Linode Status

Current Status
Platform Connectivity Issue - Newark (us-east) and Singapore (ap-south)
Incident Report for Linode
Postmortem

Starting on December 6, 2023 at around 22:00 UTC, Compute hosts in the Newark data center began registering elevated rates of failures in customer Linodes. The Singapore data center started registering the same boot failures starting on December 7, 2023 at around 07:00 UTC.

These failures did not generate any alerts. The Compute Support team was informed via phone call at 12:26 UTC, culminating in an escalation to our system administrators at 13:22 UTC. A preliminary initial investigation revealed a potential connection with an internal tool used by Compute hosts. This tool also appeared in connection with a similar circumstance that had occurred in our Dallas data center about two months prior. Based on these findings, the administrators reached out to the SMEs for the internal tool at 13:52 UTC.

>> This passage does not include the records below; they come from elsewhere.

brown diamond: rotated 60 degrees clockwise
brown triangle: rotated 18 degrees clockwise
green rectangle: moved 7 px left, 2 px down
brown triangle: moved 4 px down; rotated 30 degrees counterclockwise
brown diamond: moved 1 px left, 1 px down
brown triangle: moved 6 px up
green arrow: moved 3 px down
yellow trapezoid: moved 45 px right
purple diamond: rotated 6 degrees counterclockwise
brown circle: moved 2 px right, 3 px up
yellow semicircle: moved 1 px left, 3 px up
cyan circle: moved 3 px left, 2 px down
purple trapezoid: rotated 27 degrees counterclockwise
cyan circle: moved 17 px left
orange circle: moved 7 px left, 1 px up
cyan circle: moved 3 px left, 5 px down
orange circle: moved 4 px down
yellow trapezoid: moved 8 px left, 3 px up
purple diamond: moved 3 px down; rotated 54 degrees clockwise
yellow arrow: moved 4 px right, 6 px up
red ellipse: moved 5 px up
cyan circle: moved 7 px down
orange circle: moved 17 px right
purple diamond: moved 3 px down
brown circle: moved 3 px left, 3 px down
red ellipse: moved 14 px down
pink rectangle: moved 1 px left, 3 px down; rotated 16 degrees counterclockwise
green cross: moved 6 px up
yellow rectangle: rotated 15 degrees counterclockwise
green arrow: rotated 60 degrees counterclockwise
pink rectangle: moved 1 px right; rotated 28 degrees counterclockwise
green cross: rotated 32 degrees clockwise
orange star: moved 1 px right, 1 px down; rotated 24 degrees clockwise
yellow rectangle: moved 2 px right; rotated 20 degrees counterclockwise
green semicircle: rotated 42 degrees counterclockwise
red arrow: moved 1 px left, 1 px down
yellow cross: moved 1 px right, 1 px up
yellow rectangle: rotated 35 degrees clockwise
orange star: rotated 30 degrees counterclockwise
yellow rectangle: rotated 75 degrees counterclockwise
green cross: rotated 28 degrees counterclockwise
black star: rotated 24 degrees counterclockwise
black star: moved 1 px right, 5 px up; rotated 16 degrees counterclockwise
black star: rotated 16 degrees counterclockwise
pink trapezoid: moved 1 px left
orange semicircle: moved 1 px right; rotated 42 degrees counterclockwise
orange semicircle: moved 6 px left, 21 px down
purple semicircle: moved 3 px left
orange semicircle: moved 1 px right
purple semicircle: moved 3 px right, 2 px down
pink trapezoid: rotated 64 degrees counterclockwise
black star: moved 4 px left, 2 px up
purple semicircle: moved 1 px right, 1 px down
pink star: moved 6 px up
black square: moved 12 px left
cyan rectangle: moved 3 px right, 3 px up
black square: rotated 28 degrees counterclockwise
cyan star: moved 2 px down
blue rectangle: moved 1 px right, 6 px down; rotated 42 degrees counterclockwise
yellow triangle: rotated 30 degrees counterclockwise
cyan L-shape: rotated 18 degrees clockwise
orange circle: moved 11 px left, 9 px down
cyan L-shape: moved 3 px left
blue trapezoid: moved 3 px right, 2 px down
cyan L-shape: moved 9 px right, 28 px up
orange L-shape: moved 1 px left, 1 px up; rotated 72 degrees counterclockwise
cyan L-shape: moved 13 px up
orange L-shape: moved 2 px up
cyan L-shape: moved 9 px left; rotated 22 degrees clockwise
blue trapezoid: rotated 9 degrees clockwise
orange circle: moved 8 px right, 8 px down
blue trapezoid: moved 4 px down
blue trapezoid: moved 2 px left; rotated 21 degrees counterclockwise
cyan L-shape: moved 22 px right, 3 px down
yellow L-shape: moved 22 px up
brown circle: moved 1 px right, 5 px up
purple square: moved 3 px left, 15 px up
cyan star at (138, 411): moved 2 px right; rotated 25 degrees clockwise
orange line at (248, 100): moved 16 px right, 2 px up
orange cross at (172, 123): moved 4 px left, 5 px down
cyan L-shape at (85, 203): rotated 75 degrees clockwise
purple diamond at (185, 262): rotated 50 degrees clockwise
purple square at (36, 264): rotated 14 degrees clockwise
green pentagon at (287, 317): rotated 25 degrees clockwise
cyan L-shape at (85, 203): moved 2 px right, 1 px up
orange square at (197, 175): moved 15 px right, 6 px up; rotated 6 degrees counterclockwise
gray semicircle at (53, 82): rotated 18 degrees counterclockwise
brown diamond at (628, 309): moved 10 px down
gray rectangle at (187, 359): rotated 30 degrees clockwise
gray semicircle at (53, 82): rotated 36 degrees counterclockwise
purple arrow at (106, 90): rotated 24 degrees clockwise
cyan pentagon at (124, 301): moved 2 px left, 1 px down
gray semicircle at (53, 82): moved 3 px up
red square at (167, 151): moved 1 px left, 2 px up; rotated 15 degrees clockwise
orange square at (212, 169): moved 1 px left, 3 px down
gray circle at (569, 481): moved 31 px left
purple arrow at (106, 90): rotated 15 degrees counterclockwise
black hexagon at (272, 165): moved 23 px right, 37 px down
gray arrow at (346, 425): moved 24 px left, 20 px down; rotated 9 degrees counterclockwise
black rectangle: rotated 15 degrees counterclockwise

The team responded at 14:39 UTC that the previous issue in Dallas was alleviated by adjusting the intranet networking configuration for Compute hosts. Starting at 15:11 UTC, Compute Support also engaged these SMEs and reported multiple customers experiencing problems with boots and other platform-level jobs, such as new Linode deployments and Cloud Firewall rule changes. The SMEs responded to this new information at 15:16 UTC and reported timeouts from this internal tool.

After some deliberation, an incident for this behavior was formally declared at 15:36 UTC. SMEs from multiple teams gathered to consider possibilities for the tool’s misbehavior, including the architecture of Compute’s central database and the host networking environment. A status page went live at 17:06 UTC.

By 17:27 UTC, the database architecture was ruled out as a culprit after extensive investigation. At 17:43 UTC, one of the SMEs noticed that disabling this tool altogether made it instantaneous to perform tasks related to the QEMU processes for Linodes, whereas leaving the tool enabled made operations take several seconds. Based on this observation, the SMEs decided to disable the tool across all hosts in Singapore and Newark.

This disabling task started in Singapore at 17:50 UTC and in Newark at 17:52 UTC, completing in Singapore at 18:20 UTC and in Newark at 18:28 UTC. Afterwards, the SMEs deployed a series of fifty Linodes each in both Singapore and Newark, reporting a 100% success rate for those boots at 18:39 UTC and 18:42 UTC respectively. A customer also reported a successful boot to Compute Support at 18:40 UTC. With these successes, the status page was moved to a monitoring state at 19:05 UTC, then resolved at 20:24 UTC.

The disabled tool has been safely re-enabled in Singapore and Newark. Our administrators are investigating improved monitoring of the impacted services as well as architectural changes to remove the possibility of similar problems recurring.

Posted Apr 29, 2024 - 19:45 UTC

Resolved
We haven’t observed any additional issues with platform-level operations in our Newark or Singapore data centers, and will now consider this incident resolved. If you continue to experience problems, please open a Support ticket for assistance.
Posted Dec 07, 2023 - 20:24 UTC
Monitoring
A fix has been implemented and we are monitoring the results. We will continue to monitor this situation and will provide additional updates as they become available.

If you continue to experience problems, please submit a support ticket for assistance.
Posted Dec 07, 2023 - 19:05 UTC
Investigating
Our team is investigating an issue affecting platform-level operations in our Newark (us-east) and Singapore (ap-south) data centers. During this time, users may experience issues when performing platform-level tasks in Newark or Singapore such as creating services, deleting services, and changing the power state of services. We will share additional updates as we have more information. If you require assistance, please open a Support ticket.
Posted Dec 07, 2023 - 17:05 UTC
This incident affected: Regions (US-East (Newark), AP-South (Singapore)).